# Behavior change question



## heidic (Aug 12, 2012)

I have question about behavior. *Reason is, this morning BB is acting like a jerk. *Almost like he doesn't want to be near me, like afraid of me...? *Which is strange, because just yesterday, as per usual...he lays down on the couch next to me and I can pet him....
He did land on my head and shoulder, but anytime he wasn't on me, when I tried to pet him...he would walk away fast or fly away to avoid me. *
But, when he gets in small spaces, or his cage, when I put my hand near him, he gets low and makes coo- like sounds, but deeper almost like a clucking purr.
Is this typical of his age? *A phase? I have gone in to see him 3 times today now, and each time when he comes out, it has been this way.

I think I saw a thread about moody pigeons....which I am going to go look for. 

Heidi


----------



## Jay3 (May 4, 2008)

It's normal for a young pigeon to become more independent as they grow up. They will still want your companionship, but on their terms, when they want it. They separate somewhat and become their own little personality. It's actually a good thing, as it means he is developing normally. With birds, it is always on their terms. We just enjoy them for who they are. They're all different.


----------



## heidic (Aug 12, 2012)

Glad to hear that it is normal developmental behavior. He is very inquisitive, which is a delight to observe. I have been trying to build his self confidence by introducing new things to his environment, and showing him that it is safe. He has developed a very entertaining fondness for paper towels and bobby pins ( for hair). He seems to play with the bobby pins. And the paper towels...he will peck them playfully, lay on them, bite the edges and lift them and shake them. Very cute. 
Yesterday when he was very independent, I sat in the room, quietly reading for about 10 minutes. Eventually he stopped flying and investigating and it grew quiet. I looked up and spotted him, he was watching me read. . I invited him to come over by tapping on the arm of the chair, and he flew over. He wanted to check out the open book on my lap, which he did, all the while pecking at the letters. I read that pigeons can identify all the letters of the alphabet. Very cool. Very smart.
He also did two new things. 
1. When I let him out in the morning, he was cooing as I opened the cage, then he flew to the mirror, cooing. He would stand very tall, then duck down cooing.
2. My brother (a stranger to BB) visited. BB flew to the top of the bookshelves, and when my brother tried petting him, he pecked at him in a manner which seemed mean.
Then, my sister tried the same thing, and he got low and did a clucking thing at her. With his wings twitching.

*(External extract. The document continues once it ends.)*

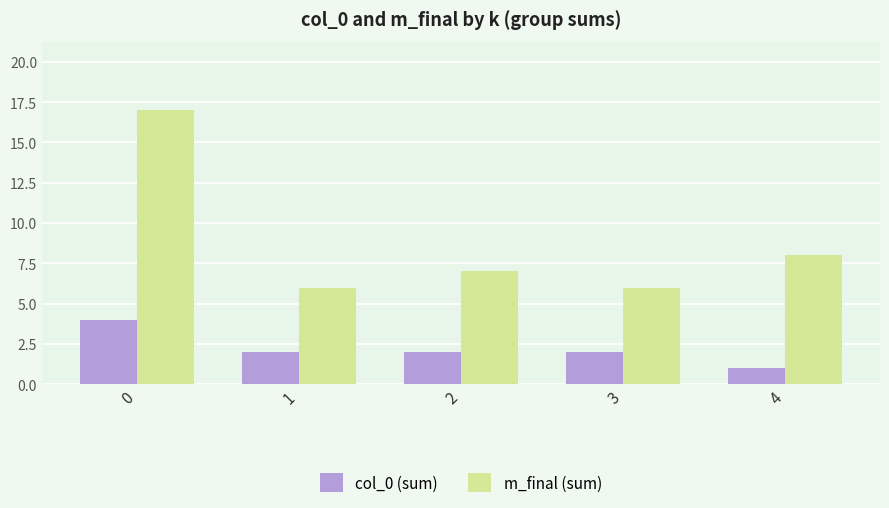

Reading right to left, list all the values displayed in this chart.

col_0 (sum): 1	2	2	2	4
m_final (sum): 8	6	7	6	17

Is he partial to women? Or, is this just one of those questions with a subjective answer? 

Heidi


----------



## Dima (Jan 15, 2011)

_he gets low and makes coo- like sounds, but deeper almost like a clucking purr_

The pigeon is in heat. And i would think it's a female.


----------



## Jay3 (May 4, 2008)

Most pigeons don't want to be petted. He doesn't want people reaching for him. That's normal. They like it when they decide to fly to you, not the other way around. With birds, they have to come to you.


----------